Ok thats kool. Get a blood glucose reader and see how the 120g fat goes. You may need higher as you aren't on aas.


----------



## C.Hill (Nov 21, 2010)

Higher? Righty o mate, where can i get 1 of those from?


----------



## MXD (Jan 23, 2008)

Boots man accucheck's wha I use


----------



## C.Hill (Nov 21, 2010)

Also, what does your diet löok like? So far all ive got is Eggs, bacon, turkey, chicken, steak, beef, pork,cheese, whey, almonds, veg. Anything else to add?


----------



## C.Hill (Nov 21, 2010)

MXD said:


> Boots man accucheck's wha I use


Cushty cheers mate


----------



## MXD (Jan 23, 2008)

40 min cardio

8:00 250g steak mince + spianch

11:00 am 6g butter 10g evoi 220g white fish, brocoli

1:00 pm train pre 20g aminos 20g reloaded

after weights

40mins cardio

3:00 1 tin tuna 1 tin mackrel in brine

5:00 pm 5 whole eggs 5 whites

8:00 pm 225 chiken breast 25g coconut oil fried and broccoli 5g cla

11:00 pm - 250g steak mince baby spinach fried in remainder fat

EDIT Thats 300p/150fat***

You could do better than this a lot better by including salmon/trout and variation in meat types.

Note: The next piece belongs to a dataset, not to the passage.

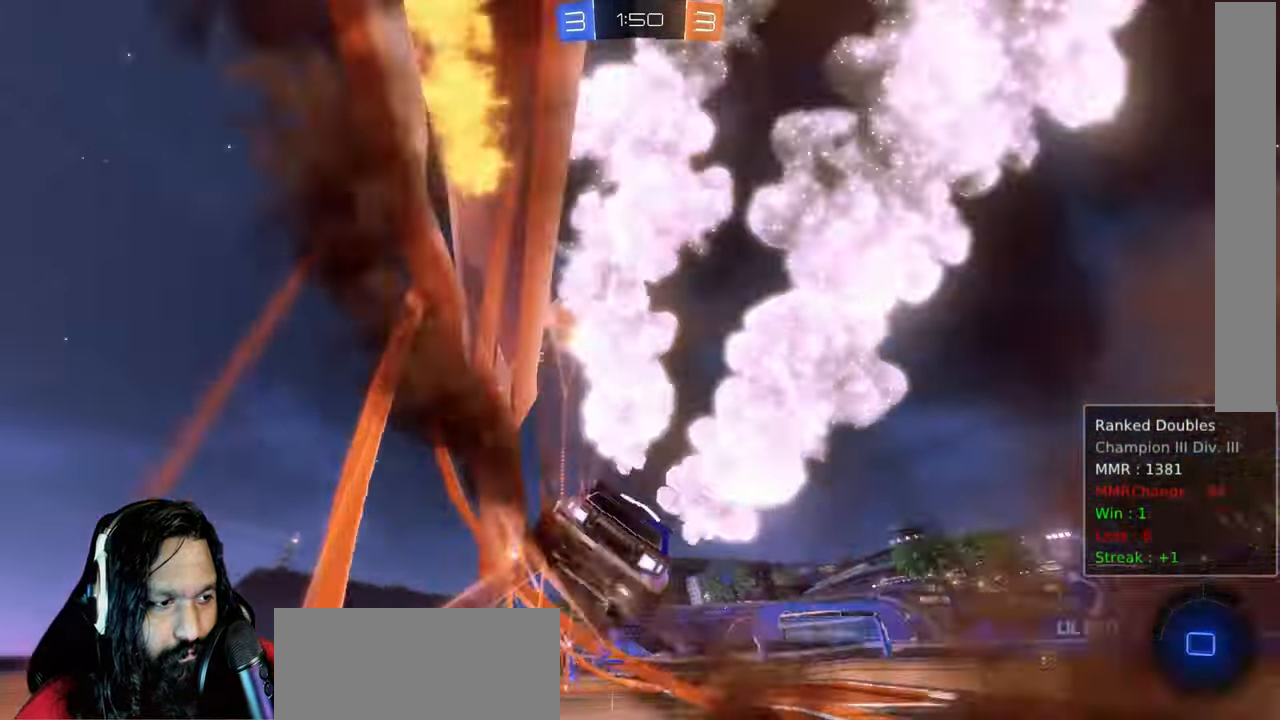
{"buttons": ["L1", "R2"], "left_stick": "center", "right_stick": "center", "events": [[33, "CROSS", "up"], [50, "left_stick", "center"], [100, "left_stick", "up-left"], [150, "TRIANGLE", "down"], [200, "CIRCLE", "up"], [233, "TRIANGLE", "up"], [283, "left_stick", "center"]]}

More nuts and berries etc just hard for me on a budget atm.


----------



## C.Hill (Nov 21, 2010)

150g carbs would mean your not in a state of ketosis? Or am i missing something? I too am on a budget, thank tescos for bags of frozen mince, get through loads of it haha. And are blueberries ok too eat on keto or will the natural sugars be to much? Only asking as ive read you cant eat carrots/ onions/peppers etc. Thanks again, bloödy good diet!


----------



## Slayer_666 (Feb 7, 2009)

MXD said:


> 40 min cardio
> 
> 8:00 250g steak mince + spianch
> 
> ...


Doesn't look like 150g carbs, have you calculated that right?


----------



## Glassback (Jun 18, 2010)

MXD my man, take some progress pics you're going to look awesome after this. I start Monday but have fat to lose! you don't.... so will be interesting results bro.


----------



## MXD (Jan 23, 2008)

Mate sorry I cnp'd an old diet and updated it without changing macros lol! Corrected.


----------



## MXD (Jan 23, 2008)

Glassback said:


> MXD my man, take some progress pics you're going to look awesome after this. I start Monday but have fat to lose! you don't.... so will be interesting results bro.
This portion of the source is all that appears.